During last year’s December reunion at my old boss’ and professor’s place he recommended a little novel to me. Some detective fiction where the protagonist is an economist who solves the crime using economic principles. He got the book himself as a gift and obviously liked it. I bought the first book of the trilogy and got the two other ones as a gift myself for my birthday.
Murder at the Margin written by Marshall Jevons, an alias for the two economists William Breit and Kenneth G. Elizinga, can and indeed did already serve as complementary reading to courses in the principles of economics. The novel is written in the tradition of Agatha Christie’s Miss Marple or Hercule Poirot: A crime, some obvious but innocent suspects, some nice reasoning, here based on economic principles, and finally the unveiling of the killer.

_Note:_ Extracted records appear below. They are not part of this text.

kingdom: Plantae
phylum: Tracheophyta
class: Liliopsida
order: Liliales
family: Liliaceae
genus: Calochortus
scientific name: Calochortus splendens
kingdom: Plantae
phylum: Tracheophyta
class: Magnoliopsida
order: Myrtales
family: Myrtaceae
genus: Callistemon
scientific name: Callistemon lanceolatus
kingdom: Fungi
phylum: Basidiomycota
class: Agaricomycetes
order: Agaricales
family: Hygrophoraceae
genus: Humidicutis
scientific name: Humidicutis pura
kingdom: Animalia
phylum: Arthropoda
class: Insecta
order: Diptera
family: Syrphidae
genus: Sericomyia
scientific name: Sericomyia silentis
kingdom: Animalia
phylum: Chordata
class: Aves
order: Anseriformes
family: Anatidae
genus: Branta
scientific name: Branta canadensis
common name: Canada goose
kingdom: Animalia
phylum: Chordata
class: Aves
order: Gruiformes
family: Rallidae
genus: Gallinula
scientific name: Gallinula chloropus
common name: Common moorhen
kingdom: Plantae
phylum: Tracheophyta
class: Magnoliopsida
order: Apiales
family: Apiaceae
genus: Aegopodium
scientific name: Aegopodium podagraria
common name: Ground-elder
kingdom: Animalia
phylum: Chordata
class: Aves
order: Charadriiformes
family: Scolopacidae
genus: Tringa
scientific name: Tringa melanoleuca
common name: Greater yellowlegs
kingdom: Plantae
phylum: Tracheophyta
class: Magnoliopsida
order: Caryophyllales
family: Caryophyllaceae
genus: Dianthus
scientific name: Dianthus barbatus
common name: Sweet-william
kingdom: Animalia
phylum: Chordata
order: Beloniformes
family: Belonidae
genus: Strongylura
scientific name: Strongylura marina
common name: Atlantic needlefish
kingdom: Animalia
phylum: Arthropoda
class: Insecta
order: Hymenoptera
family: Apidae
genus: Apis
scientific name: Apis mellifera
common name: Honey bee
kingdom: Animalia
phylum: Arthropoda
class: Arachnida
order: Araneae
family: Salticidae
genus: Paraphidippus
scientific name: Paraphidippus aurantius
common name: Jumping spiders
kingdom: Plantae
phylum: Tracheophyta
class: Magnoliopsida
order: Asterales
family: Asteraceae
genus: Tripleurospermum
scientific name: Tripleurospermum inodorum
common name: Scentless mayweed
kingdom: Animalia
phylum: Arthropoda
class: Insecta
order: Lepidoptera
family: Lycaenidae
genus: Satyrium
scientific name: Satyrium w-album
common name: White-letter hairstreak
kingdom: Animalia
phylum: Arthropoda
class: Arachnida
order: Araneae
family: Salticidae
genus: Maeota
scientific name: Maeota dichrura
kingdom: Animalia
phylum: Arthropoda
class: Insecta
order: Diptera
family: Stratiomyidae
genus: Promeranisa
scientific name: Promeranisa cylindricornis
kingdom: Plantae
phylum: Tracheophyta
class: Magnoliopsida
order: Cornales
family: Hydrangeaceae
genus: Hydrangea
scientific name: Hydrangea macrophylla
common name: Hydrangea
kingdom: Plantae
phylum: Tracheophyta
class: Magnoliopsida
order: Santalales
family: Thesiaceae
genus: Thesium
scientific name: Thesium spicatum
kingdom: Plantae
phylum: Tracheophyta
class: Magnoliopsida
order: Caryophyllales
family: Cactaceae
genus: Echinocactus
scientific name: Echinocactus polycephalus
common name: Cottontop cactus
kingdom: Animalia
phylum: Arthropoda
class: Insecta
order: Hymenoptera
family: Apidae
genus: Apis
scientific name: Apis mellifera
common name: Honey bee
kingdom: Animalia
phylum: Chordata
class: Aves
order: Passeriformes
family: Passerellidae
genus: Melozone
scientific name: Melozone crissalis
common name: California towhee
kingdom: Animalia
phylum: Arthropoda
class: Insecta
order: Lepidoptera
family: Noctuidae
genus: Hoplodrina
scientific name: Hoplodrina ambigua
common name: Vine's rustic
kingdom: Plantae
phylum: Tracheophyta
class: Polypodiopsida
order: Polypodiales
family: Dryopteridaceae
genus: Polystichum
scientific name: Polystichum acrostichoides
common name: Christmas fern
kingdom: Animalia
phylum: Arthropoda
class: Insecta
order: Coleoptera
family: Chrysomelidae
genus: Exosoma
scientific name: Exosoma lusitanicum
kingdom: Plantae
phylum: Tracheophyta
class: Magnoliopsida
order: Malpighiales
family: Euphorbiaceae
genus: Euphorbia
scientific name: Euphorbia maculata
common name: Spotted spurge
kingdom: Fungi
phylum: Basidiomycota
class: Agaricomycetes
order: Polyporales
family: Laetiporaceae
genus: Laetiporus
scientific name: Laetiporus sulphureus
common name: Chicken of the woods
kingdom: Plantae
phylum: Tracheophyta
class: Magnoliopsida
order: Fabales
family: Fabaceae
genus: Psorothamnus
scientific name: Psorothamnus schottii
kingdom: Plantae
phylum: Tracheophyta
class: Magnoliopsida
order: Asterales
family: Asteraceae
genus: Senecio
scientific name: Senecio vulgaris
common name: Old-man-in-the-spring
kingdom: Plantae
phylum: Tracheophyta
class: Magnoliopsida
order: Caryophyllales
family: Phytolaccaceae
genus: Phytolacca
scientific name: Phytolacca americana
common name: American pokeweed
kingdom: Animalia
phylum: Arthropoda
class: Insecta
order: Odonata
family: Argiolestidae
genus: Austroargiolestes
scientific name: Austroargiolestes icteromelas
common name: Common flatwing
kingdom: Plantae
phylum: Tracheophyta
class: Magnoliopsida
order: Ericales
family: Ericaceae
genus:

It’s a brief novel (just about 200 pages), it’s slowly paced and violence is only experienced indirectly. There is no gore, there is no blood. Yet, there are murder victims and therefore a crime to solve. And since I liked those Miss Marple movies (Yes, the movies. The Dame Margaret Rutherford movies. I have not gotten to read any of Agatha Christie’s novels so far.) I liked this novel.
I really enjoyed it. And I believe first year economics students might enjoy this book as well. It certainly is not as dry as many textbooks and still can teach a few economic principles to the reader.